Article Origin
Volume
Issue
Year
Languages of Our Land is a compelling collection of works by 12 emerging and established Indigenous writers living in Quebec, published by Banff Centre Press.
The original work is in French, which is included side-by-side with the English translation. For English only readers, the English translation is rich and captivating.
And for lucky readers of French, one can only imagine how much richer and more captivating both the prose and the poetry – especially the poetry, with the special attention that must be paid to rhythm and flow– must be.
And what if the stories could have been related in the true first languages of the authors – Wendat, Innu-aimun, Cree or Algonquin? The writing would have been even more beautiful. However, although the writers did not use their mother tongues, it is evident that the writing is influenced by the lived culture and the original language.
The writers have all been touched by the Indian residential school experience. Indeed, a couple of the poets use the word “genocide” to talk about what happened to their families, their communities, their way of life.
“Cultural genocide” was the phrase spoken by Truth and Reconciliation Commission Chair Murray Sinclair to sum up the federal government’s policy of Indian residential schools.
In “Dust of our Blood,” poet Jean Sioui writes, “My father … /One day you were the trapper/the next day you were the trapped/My father …/One day you were the hunter/the next day you were the hunted.” It is easy to feel the loss of a way of life and of culture in those few simple lines. The work of Sioui, who is Wendat from the Bear Clan, is the first in the collection and sets the tone for what is to come.
In “Lost Origin,” Manon Nolin’s despair is clear in her words: “I turned away from my origins/I lost my heart of a child/I don’t know who I am/Am I Innu?/Am I other? I am rootless.”
The way of life, of what it has become, is captured honestly in the thoughts of an old woman: “Poor Marie trying to get away from her man when the bottle turned him mean.” Simple, straightforward, and bare is the work provided by Carole Labarre in the short story, “Pishimuss.”

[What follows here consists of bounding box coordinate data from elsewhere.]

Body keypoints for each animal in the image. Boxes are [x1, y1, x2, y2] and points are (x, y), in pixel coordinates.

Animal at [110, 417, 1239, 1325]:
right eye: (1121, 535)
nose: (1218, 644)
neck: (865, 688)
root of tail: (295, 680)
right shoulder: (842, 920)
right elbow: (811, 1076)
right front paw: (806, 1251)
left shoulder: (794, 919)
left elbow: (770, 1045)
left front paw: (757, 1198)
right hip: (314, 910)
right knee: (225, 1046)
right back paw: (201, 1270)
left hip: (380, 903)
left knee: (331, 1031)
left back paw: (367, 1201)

These poignant words capture the struggle of a people who have lost seven generations to Indian residential schools. With no culture, no language, no spiritual practises, where does the strength and direction come from to move beyond hurt and self-destructive coping techniques?
Not all the poems and short stories are about loss.
“Though the shadows of residential schools/hovers still over our communities/I know today’s youth will find there/a way to free themselves,” writes Real Junior Leblanc in the poem “Uprooted Childhood.”
And in “Day by Day,” Melina Vassiliou writes about hope: “my son’s pure gaze/his winning smile/my son’s pure gaze/my winning smile/day by day.”
In the greys and blacks of loss, the writers also share the bright colours of hope.
Writes Virginia Pesemapeo Bordeleau in the poem “Women’s Declaration of Peace,” the final selection of the anthology, “Peace is an answer/to all the wounds inflicted/on our dignity,/day after day./Peace is the condition of our healing.”
Languages of Our Land was written at the Banff Centre in Alberta. Says editor Susan Ourious in her introduction, “In the majestic setting of the Rockies, the chosen Canada Council writers were given an opportunity to reunite with the land, the river, the forests and the sky.” That reunion has created a stirring collection of prose and poetry.